Friday, April 20, 2012

And now a mystery on a mystery

Nobody knows what dark matter is, though it seems pretty clear that it is there, even in our galaxy. But one group says there's not much around where the Sun is. They come up with limits on the local density that suggest that Earth-based dark matter searches have poor prospects.

The preprint explains their assumptions. They're looking at the velocities of stars above and below the galactic plane, and using those to estimate the mass density that would induce that distribution. They're not assuming spherical symmetry. I haven't studied the paper closely yet, but their result is that "Only the presence of a highly prolate (flattening q >2) DM halo can be reconciled with the observations". Click on that link and think what the rest of the galaxy looks like. Hmm. Interesting if true; almost as though dark matter doesn't like normal matter, or that the galactic black hole had something like a dark matter magnetic field or ...

DAMA won't like this result. They claim to have a signal with evidence for dark matter.

UPDATE: 4-May. I've talked to two people about this one. One said his team considered the star velocity measurements to be very tricky, and was dubious of the result. The other said that their group was non-committal except for one fellow (knowledgeable about such things) who said that the calculation model was "dumb." No explanation of why: maybe there are stability problems with the calculation. Or maybe not, I don't know the gentleman.


Texan99 said...

I remain confused about what it is we're detecting that makes us posit the existence of dark matter and dark energy. Well, I guess I have a vague notion what the deal is with dark matter: we assume there must be something out there that's exerting a gravitational force, even though we can't see it. That silly TV show I was making fun of the other day seemed to be saying that, at the same time, there's something exerting a repulsive force that we can't see. I assume a lot got lost in translation there, since there doesn't seem much point in positing both an invisible attractive force and an invisible repulsive one. Or are some areas shrinking too much and some expanding too much? If you're ever inspired to put up a post aimed very low on the scientific sophistication scale on this subject, I'd appreciate it.

james said...

The dark matter is fairly straightforward. We've known for a hundred years that stars in galaxies orbit too fast given the amount of matter we can see and estimate. If the mass of the galaxy were only what we see, the force on the stars would be less and their orbits would be much more leisurely.

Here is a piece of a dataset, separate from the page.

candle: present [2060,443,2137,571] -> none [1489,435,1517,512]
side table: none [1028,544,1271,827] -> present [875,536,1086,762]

In recent years the Einstein imaging around a couple of colliding galaxies was very clear: there was something that was bending light just the way matter does, except that all the rest of the two galaxies were pretty plainly somewhere else. The gas and stars had slowed down as they passed through each other, but "something" had barreled on through and was now separated from the rest of the galaxies.

So we don't know what it is, but there's something there that gravitates like ordinary matter but we can't see it and it doesn't interact much with ordinary matter.

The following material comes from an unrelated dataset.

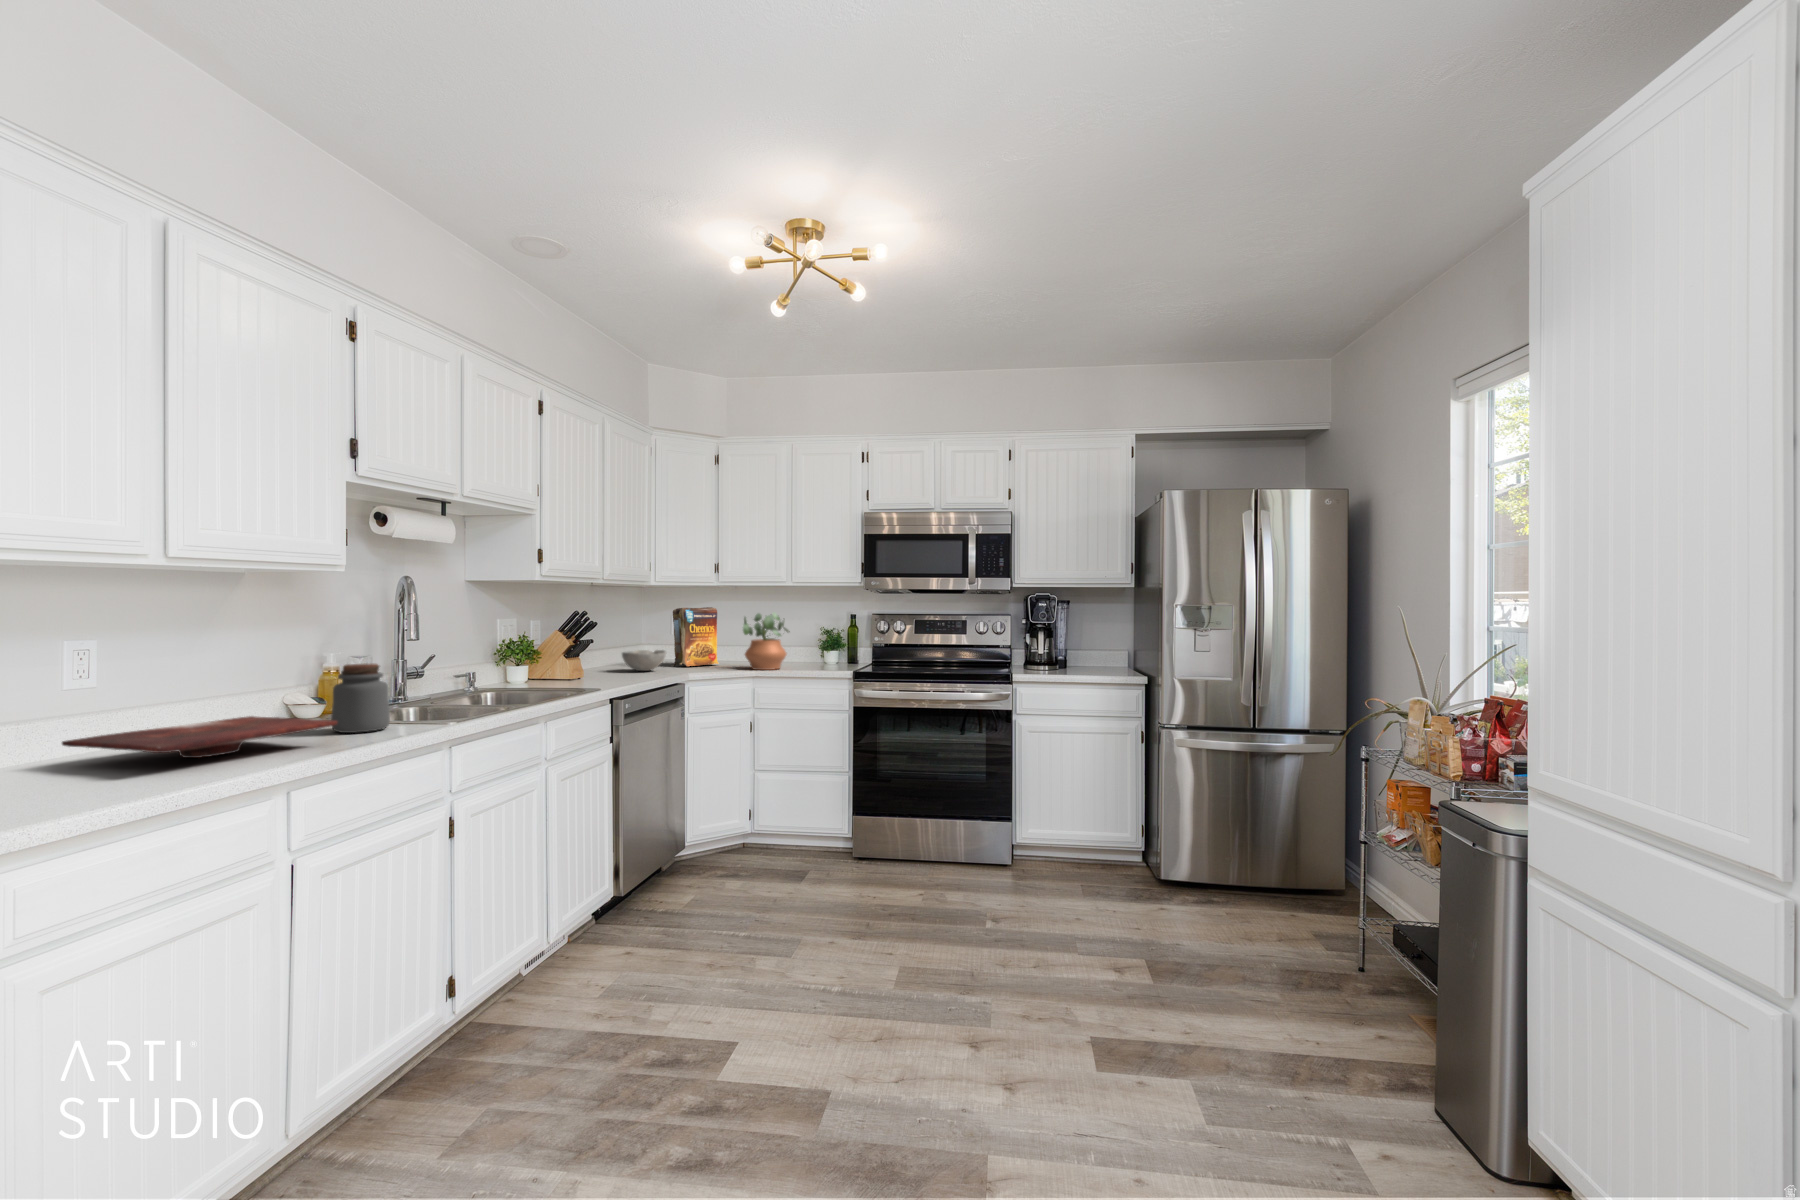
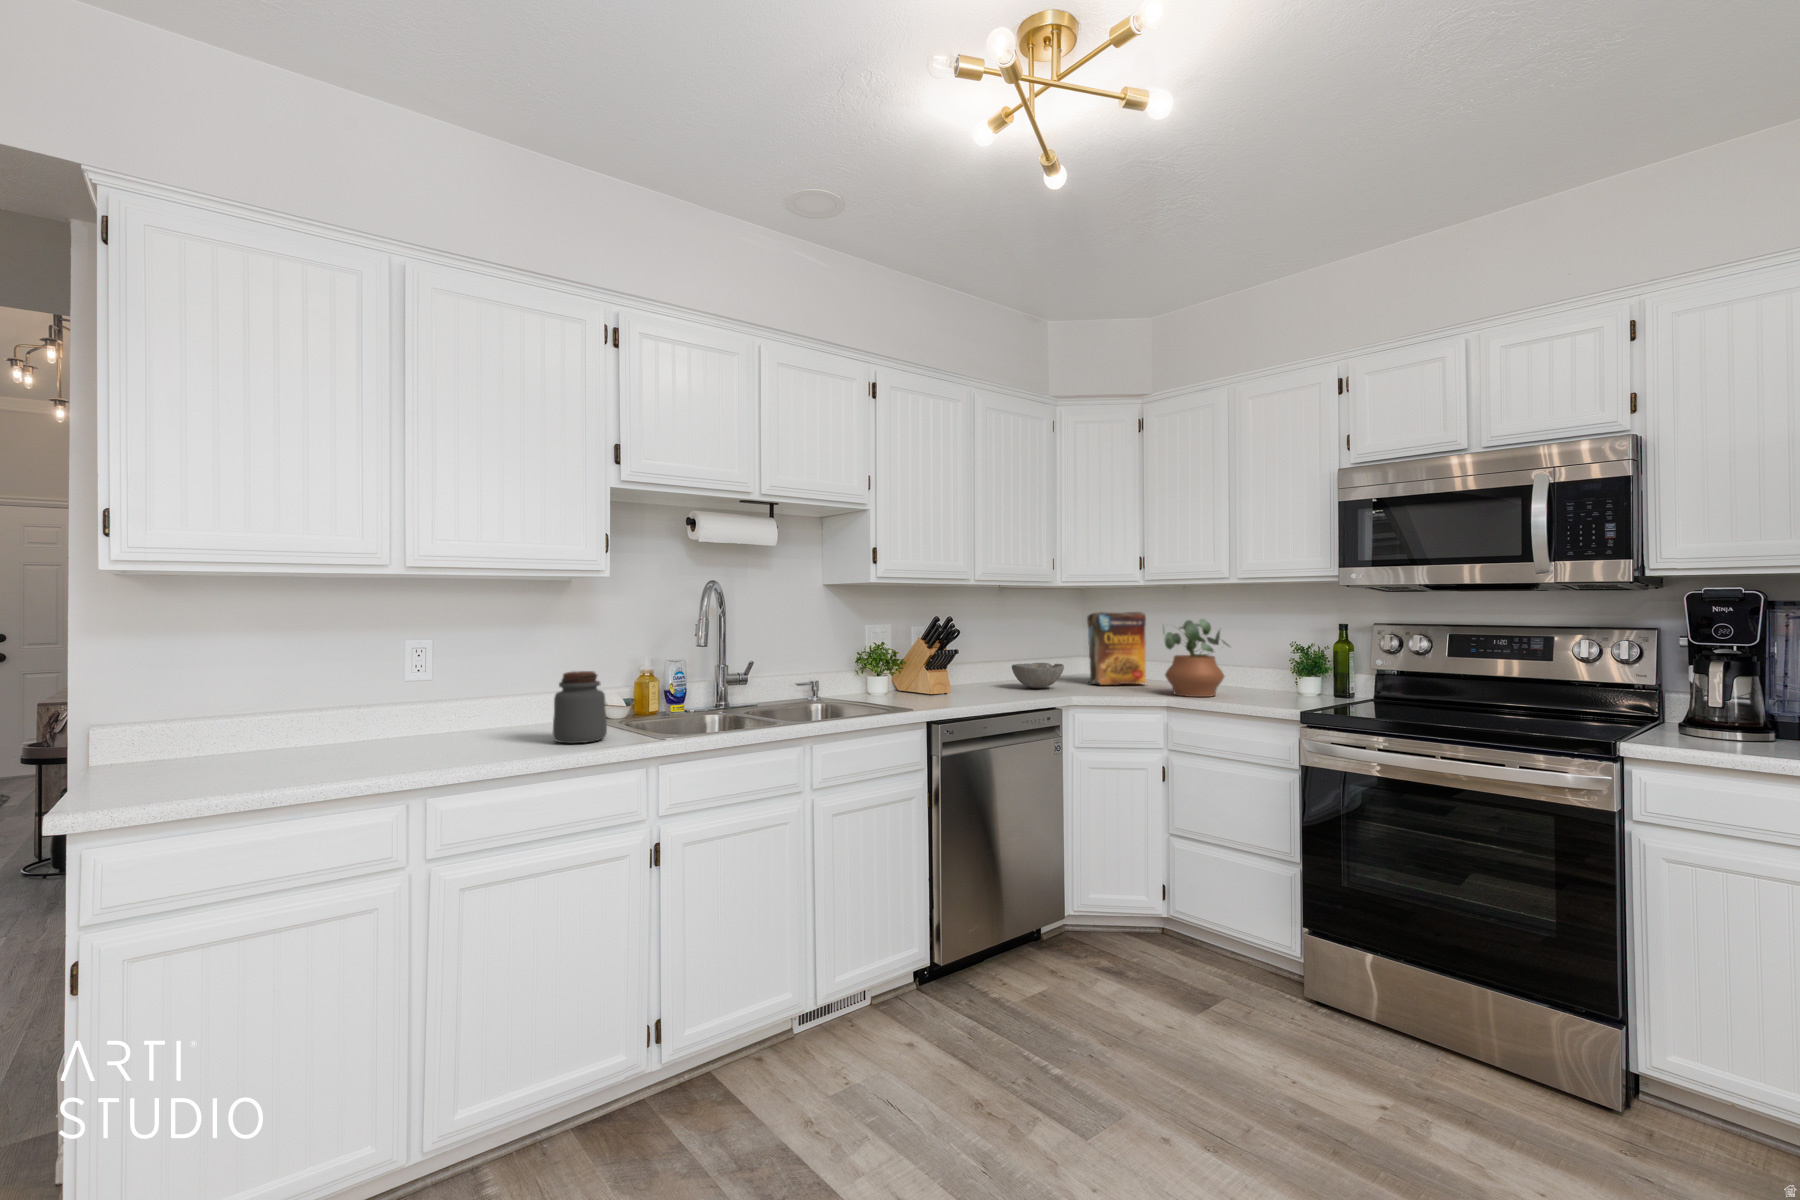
cutting board: present [62,716,337,758] -> none [302,718,507,757]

Dark energy is a different kettle of fish--it is much more model-dependent. The idea is that with the current model, galaxies should be mostly receding from each other, but this rate should be slowing down (sort of the way that a ball slows down as it rises in the air). Instead, at earlier eras (very distant galaxies), they were receding more slowly than now: so something is speeding them up.

Something has to push to make this happen, and that means energy (force times distance), and because we can't see it anywhere else it is called "dark energy." Which means we haven't a clue what it is.

Einstein added a constant term to his famous equation about gravity in order to make it capable of describing a steady-state universe. He later said it was the biggest mistake of his life, since it was found that the universe was expanding.

But now it turns out that his kludge term can be used after all, to describe our accelerating sort of universe. The only problem is: what does such a term represent physically? It is nice to have equations that describe how things work, but we'd really like to know what they mean.

Yes, some things are pulled too tightly: dark matter around galaxies pulls the stars around rapidly. And some things are expanding too much: inter-galactic whoknowswhat that pushes galaxies apart. At least we think so.

Texan99 said...

Is dark matter generally considered to have something to do with black holes, or are those two completely different notions? As for dark energy, maybe the other galaxies just don't like us.

Action at a distance is more mysterious than people often give it credit for. Feynman remarked that people used to think that angels pushed the planets around in their orbits, but now we know better: the angels are invisible now, and they push at right angles to what we used to think.

james said...

Some researchers think dark matter consists of lots of tiny (early universe?) black holes, yes. How you look for them depends on how big they are.

I think you may be onto something: the Galactic Skunk explanation of expansion.